Amigos do homem relataram à reportagem que o ambiente do mercado era hostil aos clientes torcedores do clube de futebol São José. “Geralmente, quando ia no mercado, os segurança já começava ficar olhando de cara feia pra gente, já tinha discriminação contra nós. Pegaram ele sozinho e agiram daquela forma”, disse o amigo Carlos Eduardo Borges Carneiro.
Os seguranças Magno Braz Borges e Giovane Gaspar da Silva foram detidos e presos em flagrante por homicídio qualificado. A reportagem não localizou seus advogados de defesa.
Segundo o pai, Beto, como era chamado pelos amigos, deixa quatro filhos, de relacionamentos anteriores.
“Estou muito abatida”, disse ao jornal Milena Borges Alves, 43, companheira de Beto. Ela estava em frente à casa onde ele residia e embarcou em um carro da Polícia Civil para ser ouvida.
Milena estava com Beto no supermercado. Ela disse a jornalistas que depois de fazerem as compras, ele fez um aceno em tom de brincadeira para a funcionária do caixa e saiu do mercado. Milena, depois de pagar pelas compras, saiu do local, e viu o marido ainda consciente sendo agredido. “Ele disse: me socorre, Milena”, contou a mulher à Band News.
O pai do homem conta que o sonho do filho, de adquirir um carro para fazer entregas, “foi interrompido de maneira brusca”.
“A última vez que falei com ele foi no dia do assassinato. Tínhamos plano de comprar um veículo utilitário para transportar produtos no Ceasa. Mas, para isso, precisávamos do carro. Então, faríamos um financiamento. Mas esse sonho foi interrompido de maneira brusca”, disse o pai.

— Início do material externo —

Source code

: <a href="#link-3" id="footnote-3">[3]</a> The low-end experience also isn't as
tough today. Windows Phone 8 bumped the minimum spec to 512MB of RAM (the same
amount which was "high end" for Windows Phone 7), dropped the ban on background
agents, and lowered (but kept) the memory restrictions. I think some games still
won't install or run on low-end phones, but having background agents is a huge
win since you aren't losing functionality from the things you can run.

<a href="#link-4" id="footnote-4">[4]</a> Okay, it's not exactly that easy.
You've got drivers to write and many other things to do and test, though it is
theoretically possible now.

O homem fazia serviços gerais e trabalhos de jardinagem, disse o pai.
O caso já tem sido comparado com o assassinato de George Floyd, um homem negro morto por sufocamento nos Estados Unidos em uma abordagem policial. “Não consigo respirar”, disse Floyd, enquanto era contido.
No caso de Freitas, os seguranças chegaram a ficar em cima dele, nas costas, segundo a delegada Roberta Bertoldo, da 2ª Delegacia de Homicídios e Proteção à Pessoa de Porto Alegre. Este tipo de contenção dificulta a respiração.
“Foi verificado junto à perícia que provavelmente ele tenha morrido por asfixia ou ataque cardíaco. O dois seguranças que agrediram ficaram em cima dele, aquilo dificultou a respiração dele. Quando falamos em asfixia não significa necessariamente estrangulamento, mas aquela forma de contenção de ficar em cima dele fez com que tivesse dificuldade de respirar e pode ter ocasionado um ataque cardíaco. Aguardamos o laudo oficial, mas são indícios preliminares a partir de sinais identificados pela perícia no corpo dele”, disse Bertoldo ao jornal Folha de S. Paulo.